Insurers are finding ways to omit Obamacare from their marketing
The Affordable Care Act, often called “Obamacare,” has become a hyper-politicized issue within the U.S. While consumers and politicians throughout the country are arguing the merits of the federal law and how to fix its faults, insurance companies are looking at the issue from the perspective of business. Insurers throughout the U.S. are preparing for a public relations barrage, which will target the estimated 7 million new customers that could find coverage through health insurance exchanges. Insurers are expected to launch their PR blitz as soon as HealthCare.gov, the federal insurance exchange gateway, is fixed.
Stock analysts and insurance executives believe that the PR barrage will enable insurers to reach a vast multitude of consumers throughout the country, many of whom will be encouraged to enroll in state-based health insurance exchanges. These exchanges are designed to offer affordable access to health policies, but enrollment in these exchanges has been somewhat weak since they began operation on October 1 of this year. Low enrollment rates are linked to technical problems with the federal exchange network, but many insurers believe that the most problematic issue facing exchange enrollment rates has to do with low awareness.
Avoiding Obamacare can help insurers avoid the controversy surrounding the law
Kaiser Permanente has already begun engaging consumers concerning their participating in state-based insurance exchanges. The insurer has issued letters to potential new customers in Washington, telling these people that they can access federal subsidies and “hassle-free coverage benefits” if they enroll in the state’s exchange through the insurer itself. The insurer has avoided using the term Obamacare or mentioning the Affordable Care Act in general, which is more akin to a sensible business move rather than one associated with politics.

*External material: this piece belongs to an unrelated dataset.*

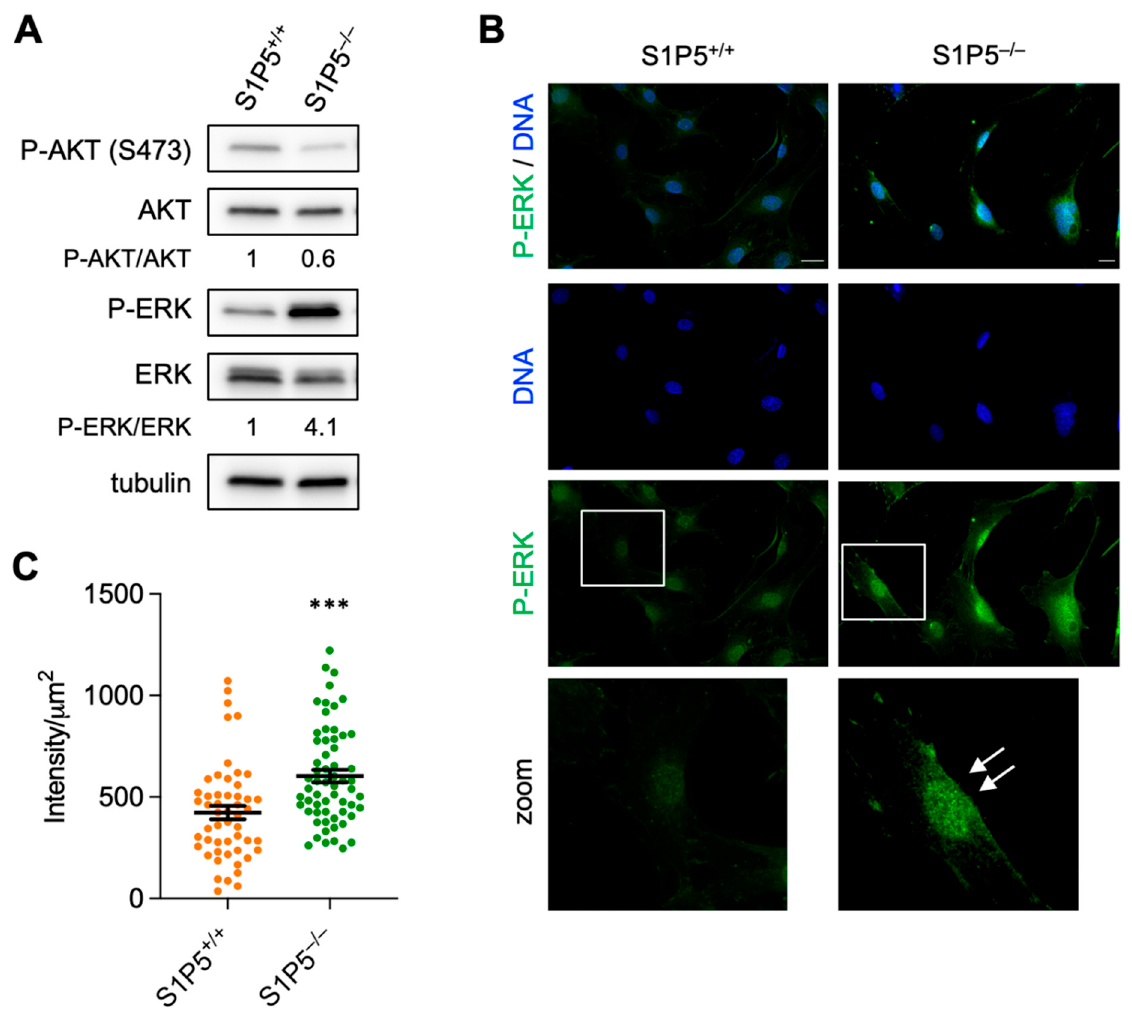
Figure 8. S1P5 reduces nuclear P-ERK localization. ( A ), S1P5 +/+ and S1P5 − / − cells were grown in medium containing 10% FBS for 24 h. Total cell extracts were analyzed by SDS/PAGE with antibodies against the indicated proteins. ( B ), S1P5 +/+ and S1P5 − / − MEFs were cultured as in ( A ), fixed and stained for phospho-ERK (a-ERK-green), DNA (Hoechst 33,342-blue) and actin (phalloidin-red). Representative images are shown in the upper panel. Scale bar: 10 µ m. ( C ), quantification of nuclear phospho-ERK staining based on anti-ERK and Hoechst 33,342 staining. Images were taken with a 20 × objective and the same exposure settings were used for all fluorescence quantifications. Results are expressed as fluorescence intensity per μ m 2 (***, p < 0.0001; S1P5 +/+ , 423.3 ± 33.30, n = 52; S1P5 − / − 603.6 ± 30.77, n = 61).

WellPoint has also begun to take an aggressive stance on enrollment in health insurance exchanges. The insurer has set aside some $150 million in funding for exchange-related activities, which includes marketing exchanges to potential customers. The insurer is also being careful to avoid making mention to Obamacare. This is becoming quite common among large insurance companies and it is linked to the unpopularity of the Affordable Care Act among consumers.
The abundant controversy that surrounds the Affordable Care Act has made it quite unpopular with consumers in general. The unpopularity of the federal health care law has been compounded by the failures of the federal exchange network. The technical difficulties that have crippled HealthCare.gov have made it difficult for people to enroll in exchanges. Rather than fault the exchange network itself, however, many opt to place blame with the Affordable Care Act as a whole. As such, insurers associating with the federal law have met with significant resistance from consumers.
Insurers have found that relatively few people understand how exchanges are linked to the federal law, however, which means that omitting their mention of the law itself allows them to circumvent the controversy surrounding the Affordable Care Act. Doing so allows them to engage consumers that may be bitter of the law’s provisions. This practice is becoming increasingly common among large insurance providers.